Whenever I looked tired, cold towels and a flask of iced water would magically appear. At the end of each day, I could count on a massage or facial treatment waiting to ease my sore calves and moisturise my sun-blazed face. I also learnt tenkara, the Japanese meditative art of fly-fishing from Tolga, Bensley’s personal fly fishing guide whenever Bensley visits Mongolia, and who is only at Wild every December and January.
Shinta Mani Foundation, the community arm of the Shinta Mani hotel group, works with the non-profit Wildlife Alliance (WA) and the Cambodian government to conserve the surrounding national parks, which spreads over four million hectares. I went along with the WA rangers on one of their patrols, where we cut through dense undergrowth in search of signs of illegal poaching and logging. I was drenched in perspiration and exhausted after two hours, and could not imagine how these rangers do these daily for 10 hours. They go out in groups of six or seven, braving danger as they face hostile poachers and locals who see this as a threat to their livelihood. Civet cats, for instance, can command up to a lucrative US$100 per live one caught. But there have been rewards. Many of the villagers who used to cut down trees and trap animals for a living are now working at Wild.

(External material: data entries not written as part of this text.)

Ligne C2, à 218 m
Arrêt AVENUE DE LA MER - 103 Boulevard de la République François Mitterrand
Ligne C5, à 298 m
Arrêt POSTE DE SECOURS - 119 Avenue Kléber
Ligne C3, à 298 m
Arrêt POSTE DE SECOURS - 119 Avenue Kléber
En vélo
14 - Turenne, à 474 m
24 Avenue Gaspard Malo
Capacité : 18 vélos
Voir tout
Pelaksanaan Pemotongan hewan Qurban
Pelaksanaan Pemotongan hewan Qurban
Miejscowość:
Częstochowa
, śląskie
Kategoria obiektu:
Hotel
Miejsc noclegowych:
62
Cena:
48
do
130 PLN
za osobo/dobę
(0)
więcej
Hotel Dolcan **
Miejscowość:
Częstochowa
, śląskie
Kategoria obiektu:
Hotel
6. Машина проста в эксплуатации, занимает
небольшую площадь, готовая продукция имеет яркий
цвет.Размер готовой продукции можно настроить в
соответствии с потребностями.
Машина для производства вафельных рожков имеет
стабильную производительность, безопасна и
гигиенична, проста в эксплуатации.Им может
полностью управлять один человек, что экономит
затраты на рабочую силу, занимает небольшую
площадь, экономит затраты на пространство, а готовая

Munny, Wild’s head naturalist, whose main job is to learn more about animal and plant species in this area, shared footage from his camera traps on an elusive dhole, a wild dog native to central, south and Southeast Asia that he has been tracking. He says, “We have also found endangered species such as the gibbon, green peacock and hornbills, and even new species of orchids. This place is a good hot spot for conservation.” With the resort staking its claim on the land and taking responsibility for nature here, the chances of survival for these endangered species are much higher.
And almost like a reciprocal gesture, the fertile forests and fields yield their bounty in the form of herbs, plants, and fruits, which land on my dining plates in delicious forms: salads of foraged greens; koko soup of sweet vegetables, quail and the soft inside stem of the rattan plant; crispy red fish served with Khmer cabbage and sauces made from local fruits and herbs; elegant chocolate dessert made from cacao beans bought from the local market. Every meal was on point with equally creative cocktails inspired by the different parts of a plant from the roots to the flowers, such as the subtly aromatic Leaf Cocktail using Seekers Dry Gin, kaffir lime, basil and egg white.

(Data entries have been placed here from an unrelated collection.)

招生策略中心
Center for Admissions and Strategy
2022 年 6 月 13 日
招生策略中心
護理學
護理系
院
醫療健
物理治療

I followed sous chef Ly Lous on a foraging excursion and discovered that red ants can be eaten stir-fried or in soup, and their eggs used for salad. We plucked potato leaves, cashew leaves and fruits, and green kuy fruits that turn yellow when ripe and used to make sorbets.
Recently added activities include expedition boats with sun loungers and mini bars plying the wider waterways, as well as cocktails and picnics by the waterfall where you can relax at the edge of mighty rushing waters and take a plunge into the cool waters. Sunset cruises and khao tom congee breakfasts by the rocks? I’m coming back for you soon, I promise.